--- Assigned task 1 ---
In the excerpt on mass assignment vulnerabilities, translate this sentence into Spanish: "Misconfigurations in serializers are relatively common, and successful exploitation can lead to unauthorized data modification and unexpected application states."
--- Assigned task 2 ---
According to the excerpt on mass assignment vulnerabilities, what likelihood and impact does this attack vector carry?
--- Assigned task 3 ---
Extend the excerpt on mass assignment vulnerabilities, picking up after its final mitigation point.

--- Excerpt ---
▬▬▬▬▬▬▬▬▬▬
Attack Tree Path: Exploit Input Validation/Deserialization Weaknesses -> Mass Assignment Vulnerability

Attack Vector Name: Mass Assignment Vulnerability via Serializer Bypass

• Why High-Risk: Medium Likelihood, Moderate Impact. Misconfigurations in serializers are relatively common, and successful exploitation can lead to unauthorized data modification and unexpected application states.
• Exploitation:
  • Attacker submits unexpected fields in request data (e.g., in POST or PUT requests) that are not explicitly defined as writable in the serializer.
  • If serializers are not strictly configured with fields or exclude, or if read_only_fields are inconsistently defined, attackers might be able to modify fields they should not have access to.
  • Specifically, attackers might try to modify read-only fields by including them in update or create requests.
• Mitigation:
  • Strict Serializer Configuration: Always explicitly define fields or exclude in serializers to control writable fields.
  • Correct read_only_fields Usage: Ensure read_only_fields are consistently and correctly defined for fields that should not be modified by users.
▬▬▬▬▬▬▬▬▬▬
--- Recorded information ---

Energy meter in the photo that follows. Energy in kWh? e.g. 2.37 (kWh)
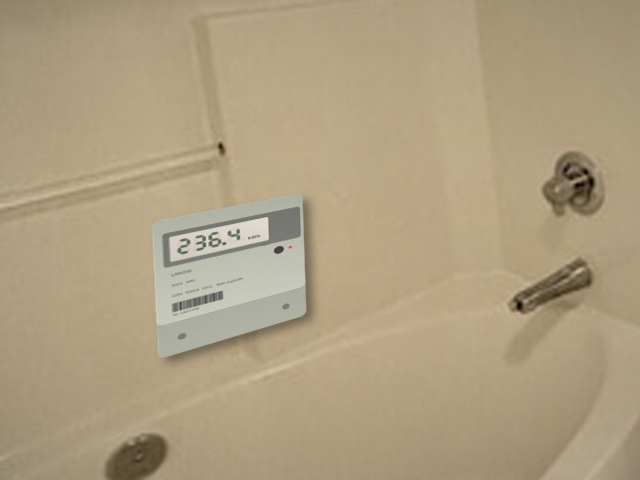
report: 236.4 (kWh)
▬▬▬▬▬▬▬▬▬▬
--- Task result 1 ---
Las configuraciones incorrectas en los serializadores son relativamente comunes, y una explotación exitosa puede provocar la modificación no autorizada de datos y estados inesperados de la aplicación.

--- Task result 2 ---
Medium likelihood and moderate impact.

--- Task result 3 ---
  • Input Validation Logging: Implement logging for serializer validation failures to detect potential mass assignment attempts.
  • Serializer Testing: Thoroughly test serializers with unexpected and malicious input data to ensure they behave as expected.

Attack Tree Path: Exploit Authentication and Authorization Weaknesses -> Authentication Bypass -> Misconfigured Authentication Classes

Attack Vector Name: Authentication Bypass due to Misconfigured Authentication Classes

• Why High-Risk: Low Likelihood (if proper processes are in place), Critical Impact. A misconfiguration here can completely disable authentication, allowing anyone to access protected resources.
• Exploitation:
  • Accidental removal or commenting out of authentication classes in DRF view settings.
  • Unintentionally using insecure or permissive authentication classes like AllowAny in production views that should be protected.
• Mitigation:
  • Code Review: Rigorous code reviews to ensure authentication classes are correctly configured for all protected views.
  • Security Testing: Automated and manual security testing to verify that authentication is enforced as expected.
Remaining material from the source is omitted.